Kurt Vile – Wakin On A Pretty Daze
33 yaşındaki Amerikalı ozan Kurt Vile’ın sesi, aşağı yukarı portakallı kekten yapılma bir yatağa uzanıp, bir yandan kedi severken bir yandan yastıkları yemek gibi bir his bırakıyor bende. En boktan şeyler (ki hayatın ayrılmaz parçası onlar) bile içinde bir sır barındırıyormuş gibi görünüyor şarkılarında. Amerika’yı kurtarırsa Kurt Vile ve emsallerinin psychedelic folku kurtarır. Bir de Ty Segall’ın elektrogitarı. Albümün güzelliğini hakkıyla anlatabilecek kelimem = Yok.
Junip – Junip
Junip’in bu albümünü yağmurlu bir sabah Ortaköy’de sinemaya giderken dinlemiştim. Mezun olduktan sonra kapısından nadiren girdiğim okulumun yanıp yıkılan binasına bakarken içim acımıştı. Kim bilir içinde ne kadar vakit geçirdiğim salonların kararmış duvarları ıslaktı. Kendimi yönünü bilmediğim bir akışa bırakmış gibi hissediyordum ama kaygı yoktu. Yıkıntıya bakarken birden olması gerekenin tersine, sevgi ve güven duydum insanlara. Bunun tek sebebi Junip’ti.
Savages – Silence Yourself
Punk ve post punk için verimli yıllarda yaşıyoruz.
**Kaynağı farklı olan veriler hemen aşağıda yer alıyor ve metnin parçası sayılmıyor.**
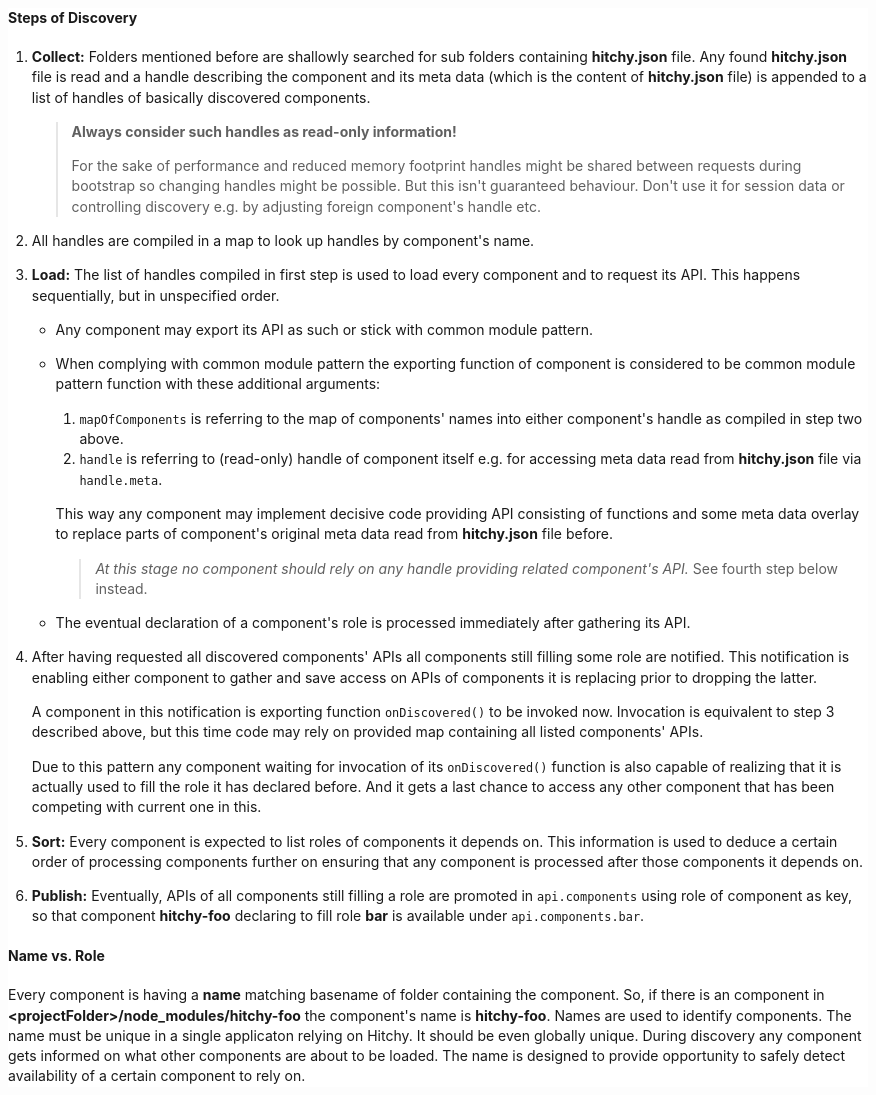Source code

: 
#### Steps of Discovery

1. **Collect:** Folders mentioned before are shallowly searched for sub folders containing **hitchy.json** file. Any found **hitchy.json** file is read and a handle describing the component and its meta data (which is the content of **hitchy.json** file) is appended to a list of handles of basically discovered components.
   > **Always consider such handles as read-only information!**
   > 
   > For the sake of performance and reduced memory footprint handles might be shared between requests during bootstrap so changing handles might be possible. But this isn't guaranteed behaviour. Don't use it for session data or controlling discovery e.g. by adjusting foreign component's handle etc.
2. All handles are compiled in a map to look up handles by component's name.
3. **Load:** The list of handles compiled in first step is used to load every component and to request its API. This happens sequentially, but in unspecified order.
   * Any component may export its API as such or stick with common module pattern. 
   * When complying with common module pattern the exporting function of component is considered to be common module pattern function with these additional arguments:
     1. `mapOfComponents` is referring to the map of components' names into either component's handle as compiled in step two above.
     3. `handle` is referring to (read-only) handle of component itself e.g. for accessing meta data read from **hitchy.json** file via `handle.meta`.
     
     This way any component may implement decisive code providing API consisting of functions and some meta data overlay to replace parts of component's original meta data read from **hitchy.json** file before.
     > _At this stage no component should rely on any handle providing related component's API._ See fourth step below instead.
   * The eventual declaration of a component's role is processed immediately after gathering its API.
4. After having requested all discovered components' APIs all components still filling some role are notified. This notification is enabling either component to gather and save access on APIs of components it is replacing prior to dropping the latter.

   A component in this notification is exporting function `onDiscovered()` to be invoked now. Invocation is equivalent to step 3 described above, but this time code may rely on provided map containing all listed components' APIs.
   
   Due to this pattern any component waiting for invocation of its `onDiscovered()` function is also capable of realizing that it is actually used to fill the role it has declared before. And it gets a last chance to access any other component that has been competing with current one in this.
5. **Sort:** Every component is expected to list roles of components it depends on. This information is used to deduce a certain order of processing components further on ensuring that any component is processed after those components it depends on.
6. **Publish:** Eventually, APIs of all components still filling a role are promoted in `api.components` using role of component as key, so that component **hitchy-foo** declaring to fill role **bar** is available under `api.components.bar`.


#### Name vs. Role

Every component is having a **name** matching basename of folder containing the component. So, if there is an component in **&lt;projectFolder>/node_modules/hitchy-foo** the component's name is **hitchy-foo**. Names are used to identify components. The name must be unique in a single applicaton relying on Hitchy. It should be even globally unique. During discovery any component gets informed on what other components are about to be loaded. The name is designed to provide opportunity to safely detect availability of a certain component to rely on.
Londralı Savages, insan ilişkilerindeki soğukluk, yalnızlık ve toplumun çarpık standartlarına ayak uydurma çabasının sıkıcılığını hiddetle anlatıyor ve hepsine şık bir hareket çekiyor. Sürekli hanım hanımcık olmaları telkin edilen kadınların gürültü patırtı çıkarması kadar güzel az şey var. Grubun ilk albümü Silence Yourself, yılın en iyi işlerinden.
Editors – The Weight of Your Love
İlk albümüyle birbirini andıran gruplar denizinden fırlayıp, ikincisiyle havayı tırmalayıp, üçüncüden itibaren o denizin içinde kaybolan gruplardan olmasından korkmuştum Editors’ın (ve öyle olacak gibi görünüyordu). Neyse ki dördüncü albümleri Weight of Your Love, onları yine yüzeyin üstüne çıkardı. Çok iyi eleştiriler almasa da beğendiğim bir albüm. Single’lardan Sugar da yılın şarkılarından. Hayatımdan kaybolan Editors yine radarıma girdi. Hoş geldin Editors bebek.
Fuck Buttons – Slow Focus
Bristol çıkışlı elektronik müzik ikilisi Fuck Buttons, üçüncü albümleri Slow Focus’ta gürültülü, ayinsel devinimlerini sürdürüyor. Dinleyeni dış dünyadan tamamen koparıp evrenine katan bir müzik onlarınki. Hipnotize edici dijital büyü müziği. Elektrik kabilesi. Özellikle Prince’s Prize’ı üst üste defalarca dinleyip acayip girdaplara çekilmek mümkün.
Moderat – II
Modeselektor – Apparat – Gernot Bronsert iş birliğinin bu seneki meyvesi II, yıl boyunca duyduğum en güzel şeylerdendi. Benim için yılın şarkısı olan Bad Kingdom’ın müthişliğini bir kenara koyalım, albüm baştan sona incelikle işlenmiş yapılar, duygulu vokaller, lezzetli glitch’lerle dolu. Kendi kendine dans ederken gözlerinin dolması gibi tuhaf şeyler yaşatıyor insana.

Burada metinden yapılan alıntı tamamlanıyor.